On World Patient Safety Day, Sadie Myhill, Senior Engagement and Involvement Lead, and Lucie Wellington, Senior Innovation Advisor, reflect on how ICHP are delivering sector-leading patient engagement to transform services.
Evidence shows that when patients are treated as partners in their care, significant gains are made in safety, patient satisfaction and health outcomes. Patient & public engagement and involvement (PPIE), meaningfully involving patients, service users and the public in shaping our work, is crucial in delivering high-quality care and reducing the burden of harm.
At ICHP, our Deliberation and Engagement partnership with Ipsos UK, meaningfully and authentically involves citizens in decision-making about complex health and care related problems. We bring together leading expertise in public deliberation, dialogue and engagement with a deep knowledge of healthcare policy and delivering complex change, while patients and the public bring their own insights, values and experiences.
The process couldn’t be further from an add-on or box-ticking exercise. Through our partnership we’re ensuring we that we are designing projects with, and for, patients and the public from the start. By involving a diverse range of contributors (reflective of our local population) and listening to and then acting on the feedback from these groups, those working in health and care can shape better solutions and have more impact.
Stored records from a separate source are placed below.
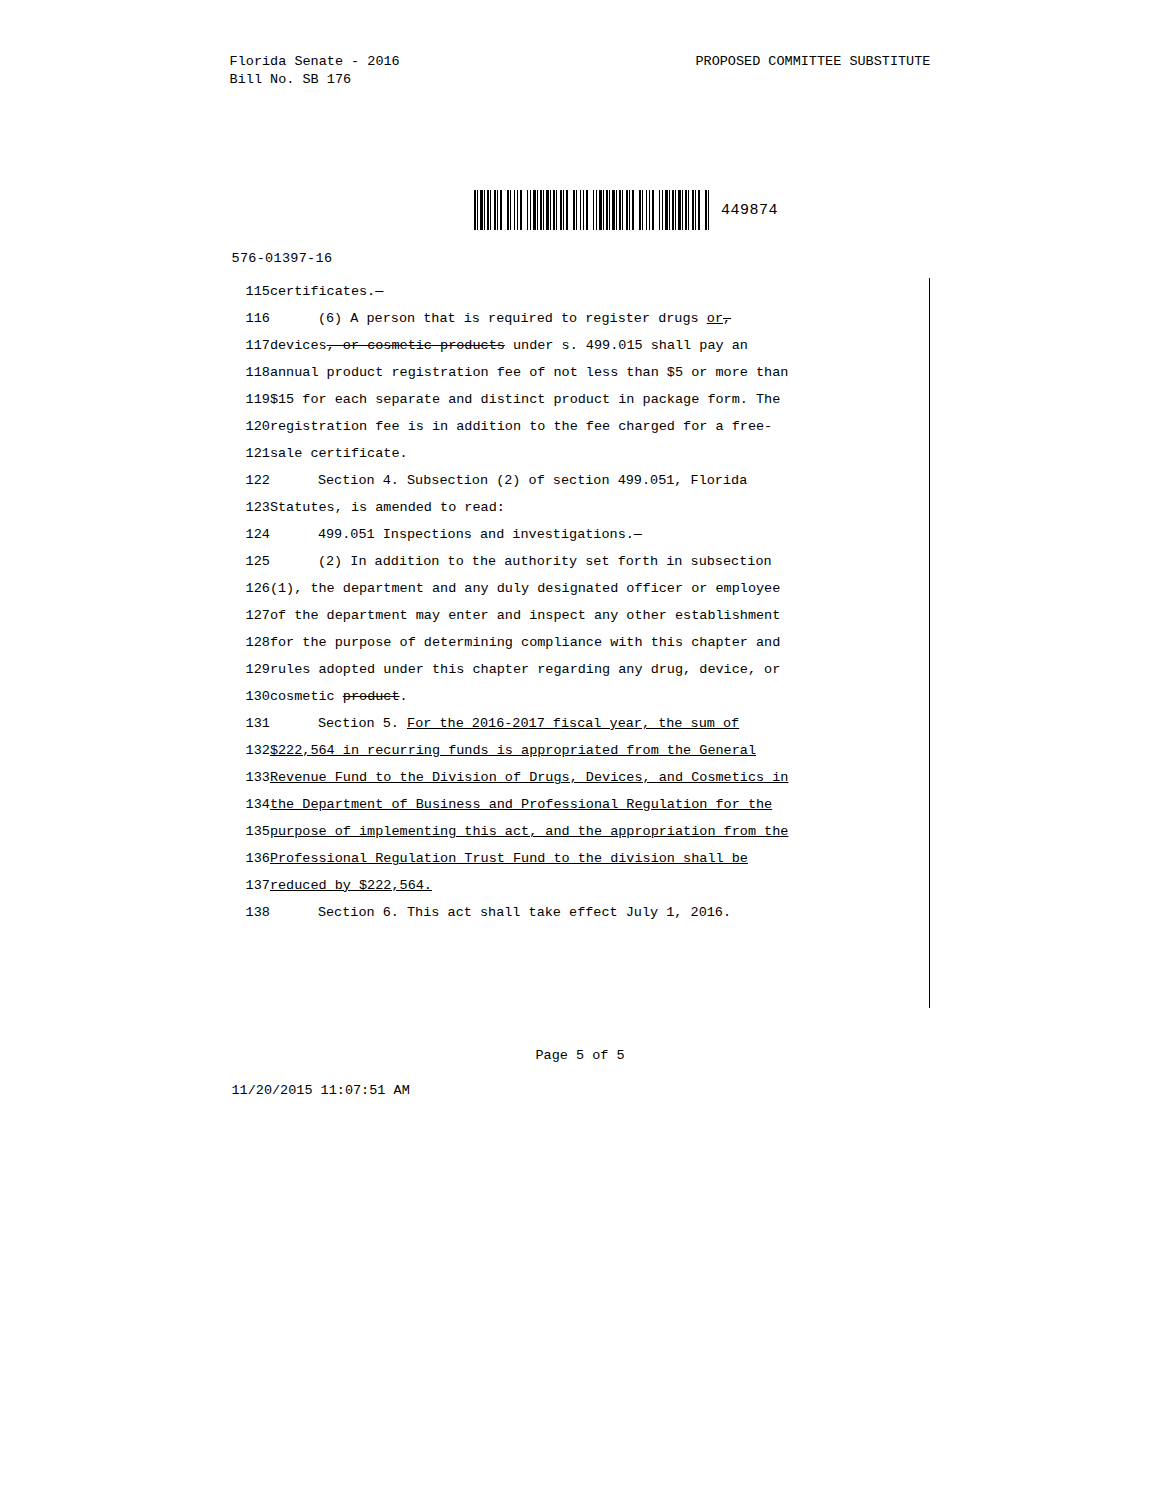Florida Senate - 2016
Bill No. SB 176
PROPOSED COMMITTEE SUBSTITUTE
449874
576-01397-16
| 115 | certificates.— |
| 116 | (6) A person that is required to register drugs or , |
| 117 | devices , or cosmetic products under s. 499.015 shall pay an |
| 118 | annual product registration fee of not less than $5 or more than |
| 119 | $15 for each separate and distinct product in package form. The |
| 120 | registration fee is in addition to the fee charged for a free- |
| 121 | sale certificate. |
| 122 | Section 4. Subsection (2) of section 499.051, Florida |
| 123 | Statutes, is amended to read: |
| 124 | 499.051 Inspections and investigations.— |
| 125 | (2) In addition to the authority set forth in subsection |
| 126 | (1), the department and any duly designated officer or employee |
| 127 | of the department may enter and inspect any other establishment |
| 128 | for the purpose of determining compliance with this chapter and |
| 129 | rules adopted under this chapter regarding any drug, device, or |
| 130 | cosmetic product . |
| 131 | Section 5. For the 2016-2017 fiscal year, the sum of |
| 132 | $222,564 in recurring funds is appropriated from the General |
| 133 | Revenue Fund to the Division of Drugs, Devices, and Cosmetics in |
| 134 | the Department of Business and Professional Regulation for the |
| 135 | purpose of implementing this act, and the appropriation from the |
| 136 | Professional Regulation Trust Fund to the division shall be |
| 137 | reduced by $222,564. |
| 138 | Section 6. This act shall take effect July 1, 2016. |
Page 5 of 5
11/20/2015 11:07:51 AM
Our recent deliberative programme around changes to urgent and emergency care (UEC), commissioned by NHS England (London region), focused on patient and staff expectations in relation to these services. The NHS responds to over 110million urgent calls or visits a year. Services and staff are under strain. Within this challenging landscape, we need to ensure services work for everyone and that patients’ needs are met in a safe, appropriate and person-centred way. The deliberation explored issues that lie at the heart of patient safety, including how to build trust and confidence in – and between – services and how to triage patients safely to the best care setting for their needs. The process invited people in to understand the complexity and gave them meaningful input into solutions, which can now be taken forwards with confidence.
And we’re embedding PPIE across our work. As part of the National Medicines Safety Improvement Programme, we’re working collaboratively with the NWL integrated care system to improve chronic (non-cancer) pain management by reducing harm from opioids. Evidence shows opioids should not be used to manage chronic (non-cancer) pain as harm outweighs the benefit (NICE, 2021). Our goal is to improve patient safety by reducing long-term and high-dose prescribing of oral or transdermal opioids with support from the NWL Patient Safety Collaborative. We’re putting patient engagement is at the heart of this work.
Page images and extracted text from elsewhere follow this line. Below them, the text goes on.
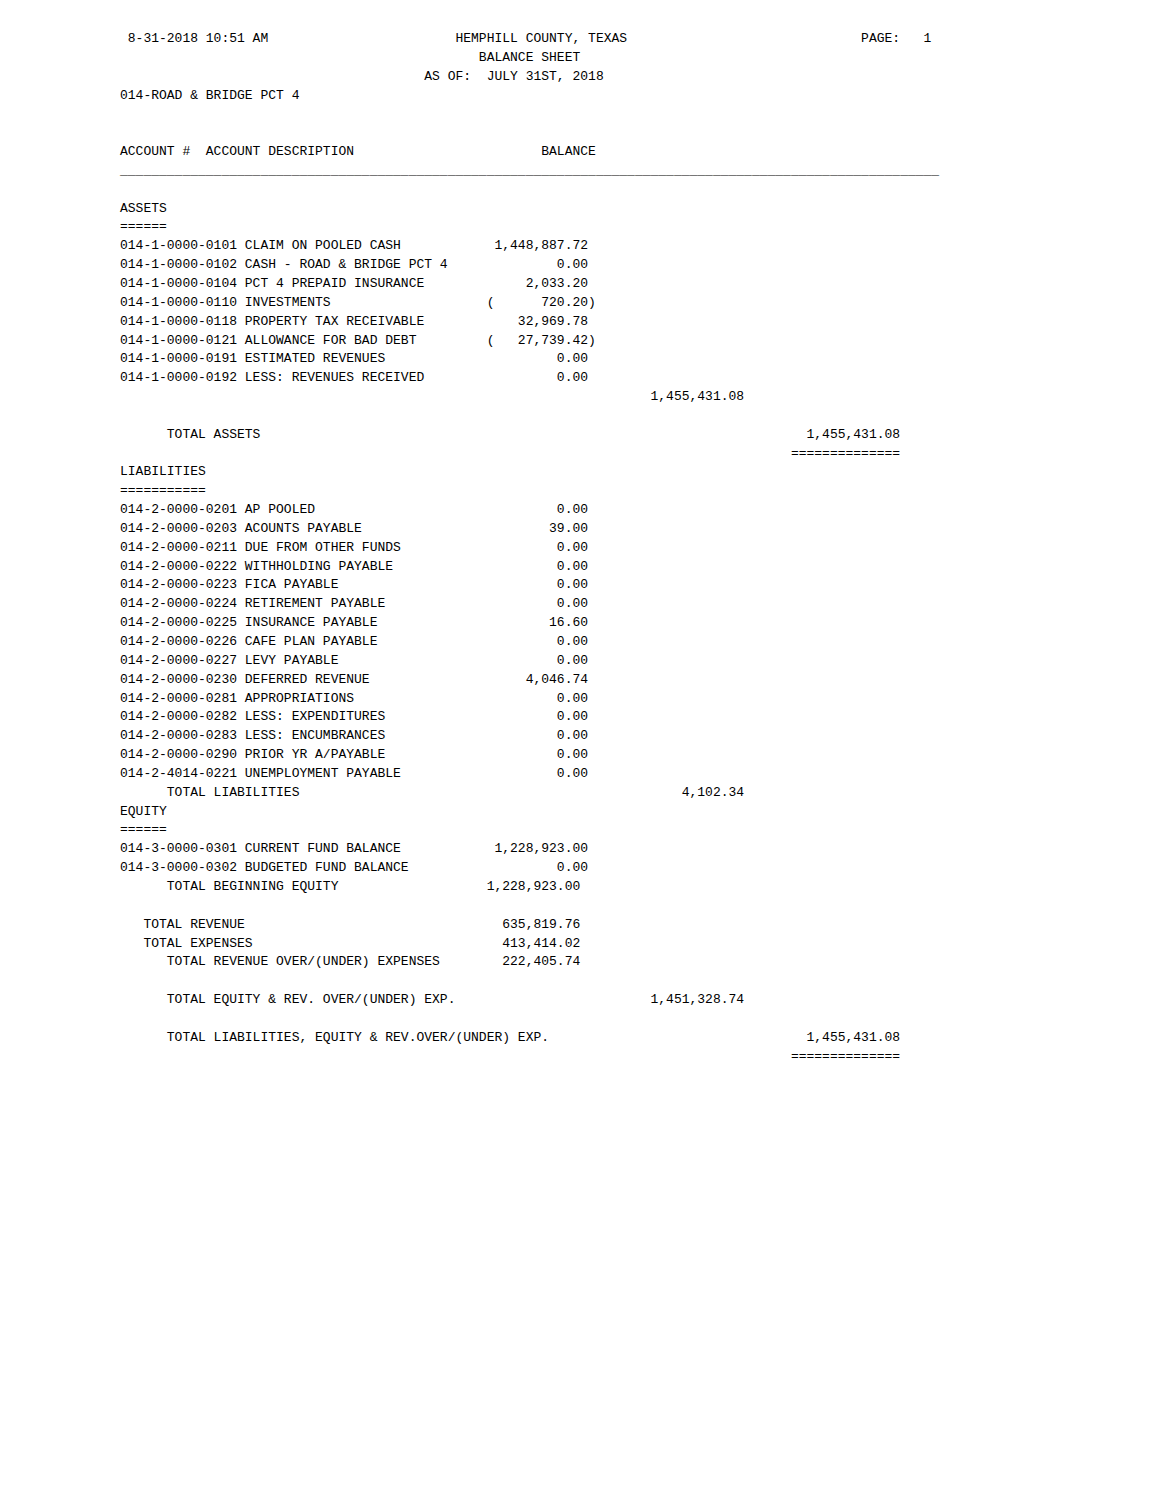8-31-2018 10:51 AM                        HEMPHILL COUNTY, TEXAS                              PAGE:   1
                                              BALANCE SHEET
                                       AS OF:  JULY 31ST, 2018
014-ROAD & BRIDGE PCT 4


ACCOUNT #  ACCOUNT DESCRIPTION                        BALANCE
_________________________________________________________________________________________________________

ASSETS
======
014-1-0000-0101 CLAIM ON POOLED CASH            1,448,887.72
014-1-0000-0102 CASH - ROAD & BRIDGE PCT 4              0.00
014-1-0000-0104 PCT 4 PREPAID INSURANCE             2,033.20
014-1-0000-0110 INVESTMENTS                    (      720.20)
014-1-0000-0118 PROPERTY TAX RECEIVABLE            32,969.78
014-1-0000-0121 ALLOWANCE FOR BAD DEBT         (   27,739.42)
014-1-0000-0191 ESTIMATED REVENUES                      0.00
014-1-0000-0192 LESS: REVENUES RECEIVED                 0.00
                                                                    1,455,431.08

      TOTAL ASSETS                                                                      1,455,431.08
                                                                                      ==============
LIABILITIES
===========
014-2-0000-0201 AP POOLED                               0.00
014-2-0000-0203 ACOUNTS PAYABLE                        39.00
014-2-0000-0211 DUE FROM OTHER FUNDS                    0.00
014-2-0000-0222 WITHHOLDING PAYABLE                     0.00
014-2-0000-0223 FICA PAYABLE                            0.00
014-2-0000-0224 RETIREMENT PAYABLE                      0.00
014-2-0000-0225 INSURANCE PAYABLE                      16.60
014-2-0000-0226 CAFE PLAN PAYABLE                       0.00
014-2-0000-0227 LEVY PAYABLE                            0.00
014-2-0000-0230 DEFERRED REVENUE                    4,046.74
014-2-0000-0281 APPROPRIATIONS                          0.00
014-2-0000-0282 LESS: EXPENDITURES                      0.00
014-2-0000-0283 LESS: ENCUMBRANCES                      0.00
014-2-0000-0290 PRIOR YR A/PAYABLE                      0.00
014-2-4014-0221 UNEMPLOYMENT PAYABLE                    0.00
      TOTAL LIABILITIES                                                 4,102.34
EQUITY
======
014-3-0000-0301 CURRENT FUND BALANCE            1,228,923.00
014-3-0000-0302 BUDGETED FUND BALANCE                   0.00
      TOTAL BEGINNING EQUITY                   1,228,923.00

   TOTAL REVENUE                                 635,819.76
   TOTAL EXPENSES                                413,414.02
      TOTAL REVENUE OVER/(UNDER) EXPENSES        222,405.74

      TOTAL EQUITY & REV. OVER/(UNDER) EXP.                         1,451,328.74

      TOTAL LIABILITIES, EQUITY & REV.OVER/(UNDER) EXP.                                 1,455,431.08
                                                                                      ==============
We have embedded this via our work with local PCNs and are collaborating with our local polypharmacy programme on a behaviour change campaign which empowers patients to take part in structured medicine reviews, facilitated through shared decision-making with their healthcare professional.
We have adopted learning from the Mental Health Safety Improvement Programme and introduced an experts by experience initiative which seeks active involvement of patients in shaping our programme strategy and developing patient and clinician facing resources. Chronic pain is a hugely complex condition, so the expertise of patients with chronic pain and their unique insights into the challenges of living with the condition are essential to incorporate into our work from the outset. By having experts by experience in the programme, it enables us to ensure our approach is patient-centred and tailored to individual needs and promoting a holistic approach to pain management. And by recruiting two to three experts by experience, it can provide some peer-support between patients and helps us ensure our intervention is more effective, empathetic and relevant to the patient cohort – and therefore result in better patient outcomes. The programme is already delivering fantastic impact for our population and improving patient safety – we’re extremely proud that, guided by NWL co-leadership and our shared dedication to making an impact, to date our 2023-24 programme has supported improvements in pain management resulting in on average 57 fewer people each month on high dose opioids. You can explore more on this here.
We’re now actively seeking passionate individuals with experience of chronic (non-cancer) pain and opioid medications such as codeine, tramadol or morphine to help us reduce harm from opioids for people in NWL. For those interested, or willing to contribute, please get in touch.
Engaging and elevating the voices of patients and the public is crucial to our success as a healthcare system. Not only can we deliver lasting, meaningful change but we can ensure patient safety is at the heart of this.